Your instructions — Please go through the listing below and count the lines where the string "toward" appears. Answer with the number only.

Records supplied —
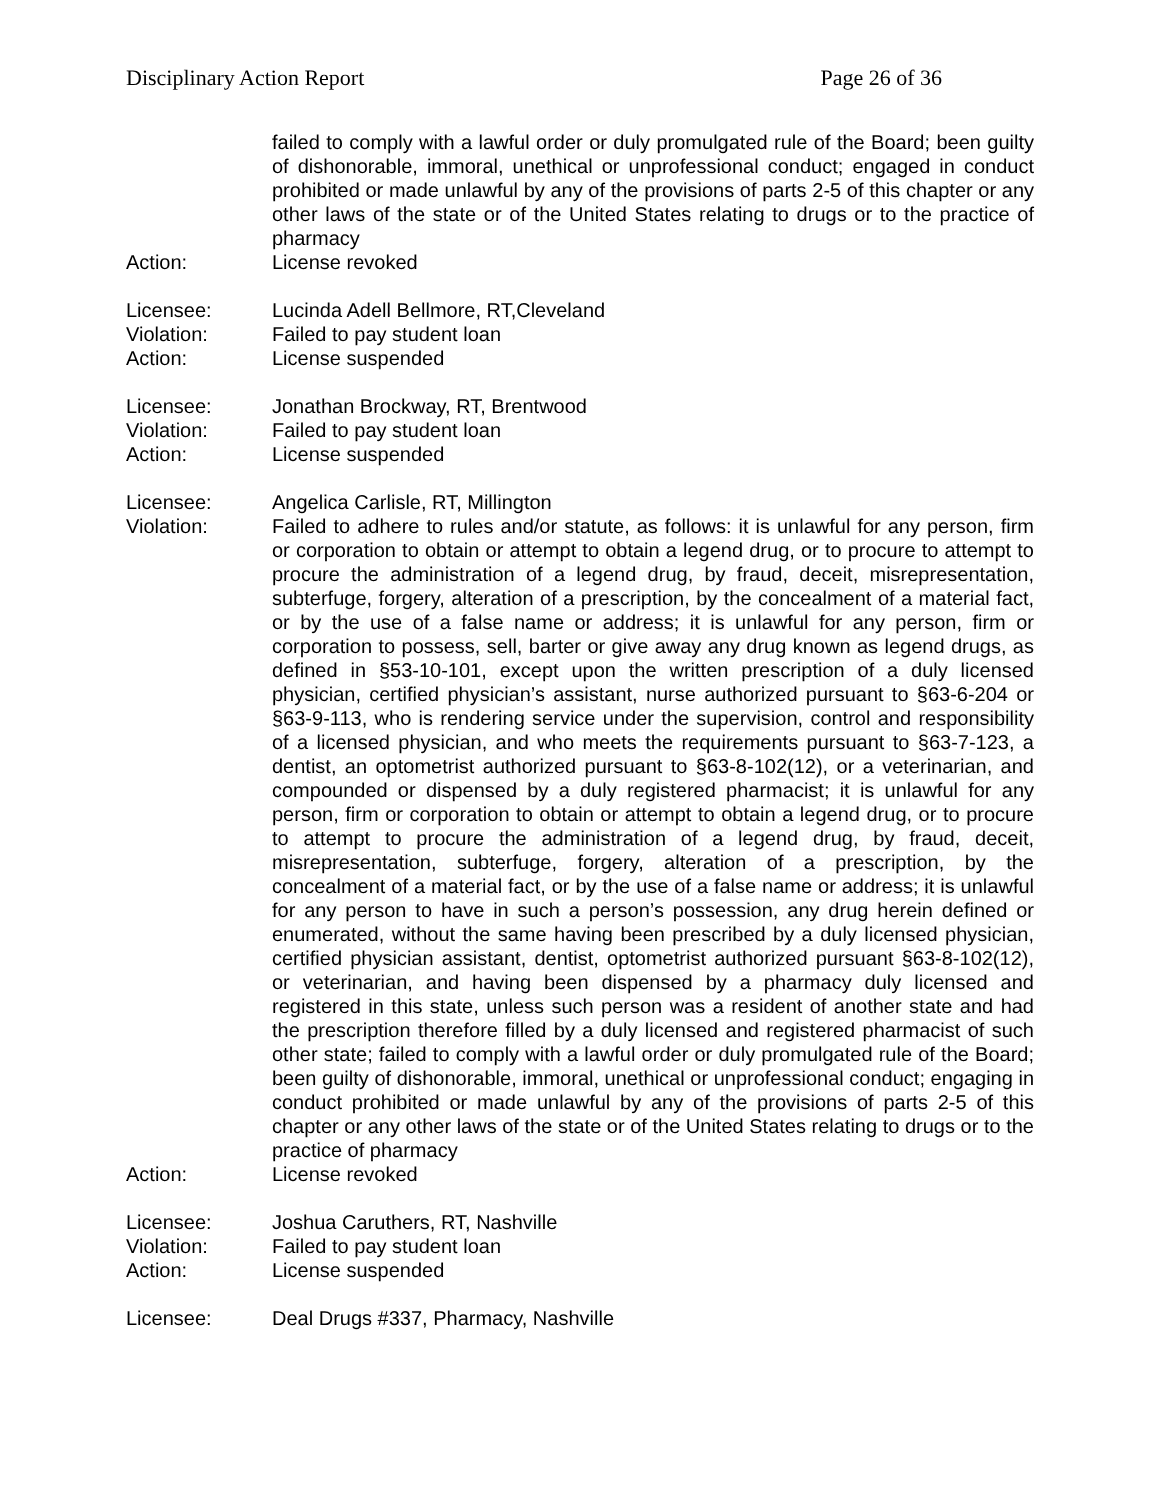Disciplinary Action Report Page 26 of 36
failed to comply with a lawful order or duly promulgated rule of the Board; been guilty of dishonorable, immoral, unethical or unprofessional conduct; engaged in conduct prohibited or made unlawful by any of the provisions of parts 2-5 of this chapter or any other laws of the state or of the United States relating to drugs or to the practice of pharmacy
Action: License revoked
Licensee: Lucinda Adell Bellmore, RT,Cleveland
Violation: Failed to pay student loan
Action: License suspended
Licensee: Jonathan Brockway, RT, Brentwood
Violation: Failed to pay student loan
Action: License suspended
Licensee: Angelica Carlisle, RT, Millington
Violation: Failed to adhere to rules and/or statute, as follows: it is unlawful for any person, firm or corporation to obtain or attempt to obtain a legend drug, or to procure to attempt to procure the administration of a legend drug, by fraud, deceit, misrepresentation, subterfuge, forgery, alteration of a prescription, by the concealment of a material fact, or by the use of a false name or address; it is unlawful for any person, firm or corporation to possess, sell, barter or give away any drug known as legend drugs, as defined in §53-10-101, except upon the written prescription of a duly licensed physician, certified physician’s assistant, nurse authorized pursuant to §63-6-204 or §63-9-113, who is rendering service under the supervision, control and responsibility of a licensed physician, and who meets the requirements pursuant to §63-7-123, a dentist, an optometrist authorized pursuant to §63-8-102(12), or a veterinarian, and compounded or dispensed by a duly registered pharmacist; it is unlawful for any person, firm or corporation to obtain or attempt to obtain a legend drug, or to procure to attempt to procure the administration of a legend drug, by fraud, deceit, misrepresentation, subterfuge, forgery, alteration of a prescription, by the concealment of a material fact, or by the use of a false name or address; it is unlawful for any person to have in such a person’s possession, any drug herein defined or enumerated, without the same having been prescribed by a duly licensed physician, certified physician assistant, dentist, optometrist authorized pursuant §63-8-102(12), or veterinarian, and having been dispensed by a pharmacy duly licensed and registered in this state, unless such person was a resident of another state and had the prescription therefore filled by a duly licensed and registered pharmacist of such other state; failed to comply with a lawful order or duly promulgated rule of the Board; been guilty of dishonorable, immoral, unethical or unprofessional conduct; engaging in conduct prohibited or made unlawful by any of the provisions of parts 2-5 of this chapter or any other laws of the state or of the United States relating to drugs or to the practice of pharmacy
Action: License revoked
Licensee: Joshua Caruthers, RT, Nashville
Violation: Failed to pay student loan
Action: License suspended
Licensee: Deal Drugs #337, Pharmacy, Nashville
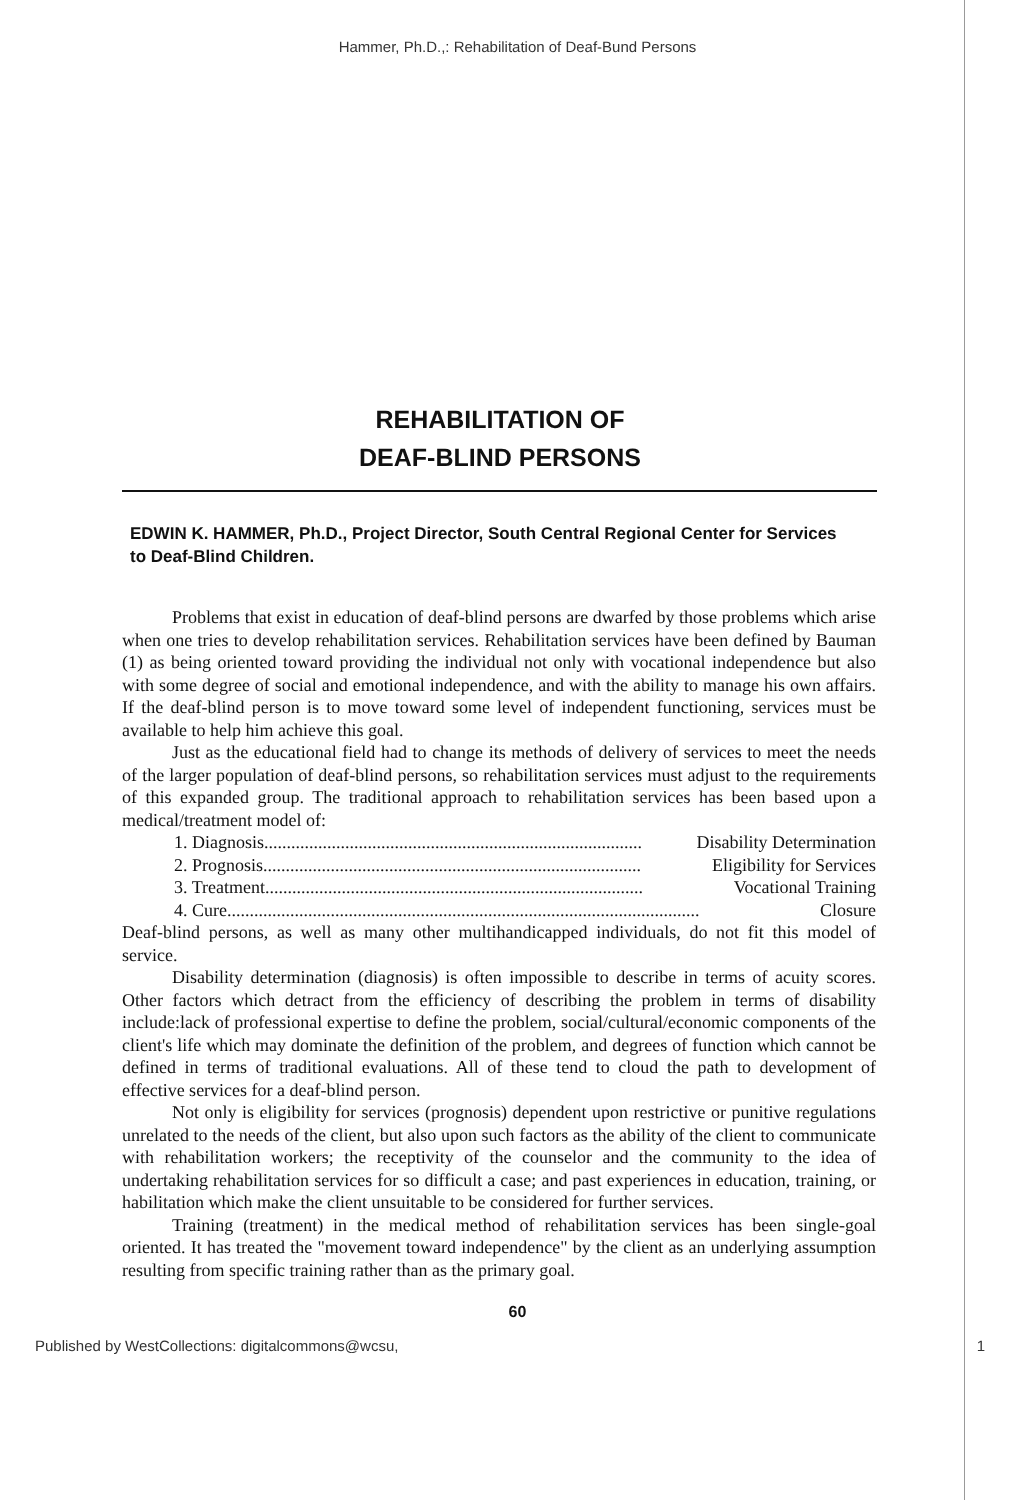Hammer, Ph.D.,: Rehabilitation of Deaf-Bund Persons
REHABILITATION OF
DEAF-BLIND PERSONS
EDWIN K. HAMMER, Ph.D., Project Director, South Central Regional Center for Services to Deaf-Blind Children.
Problems that exist in education of deaf-blind persons are dwarfed by those problems which arise when one tries to develop rehabilitation services. Rehabilitation services have been defined by Bauman (1) as being oriented toward providing the individual not only with vocational independence but also with some degree of social and emotional independence, and with the ability to manage his own affairs. If the deaf-blind person is to move toward some level of independent functioning, services must be available to help him achieve this goal.
Just as the educational field had to change its methods of delivery of services to meet the needs of the larger population of deaf-blind persons, so rehabilitation services must adjust to the requirements of this expanded group. The traditional approach to rehabilitation services has been based upon a medical/treatment model of:
1. Diagnosis.................................................................................... Disability Determination
2. Prognosis.................................................................................... Eligibility for Services
3. Treatment.................................................................................... Vocational Training
4. Cure......................................................................................................... Closure
Deaf-blind persons, as well as many other multihandicapped individuals, do not fit this model of service.
Disability determination (diagnosis) is often impossible to describe in terms of acuity scores. Other factors which detract from the efficiency of describing the problem in terms of disability include:lack of professional expertise to define the problem, social/cultural/economic components of the client's life which may dominate the definition of the problem, and degrees of function which cannot be defined in terms of traditional evaluations. All of these tend to cloud the path to development of effective services for a deaf-blind person.
Not only is eligibility for services (prognosis) dependent upon restrictive or punitive regulations unrelated to the needs of the client, but also upon such factors as the ability of the client to communicate with rehabilitation workers; the receptivity of the counselor and the community to the idea of undertaking rehabilitation services for so difficult a case; and past experiences in education, training, or habilitation which make the client unsuitable to be considered for further services.
Training (treatment) in the medical method of rehabilitation services has been single-goal oriented. It has treated the "movement toward independence" by the client as an underlying assumption resulting from specific training rather than as the primary goal.
60
Published by WestCollections: digitalcommons@wcsu, 1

Solution — 2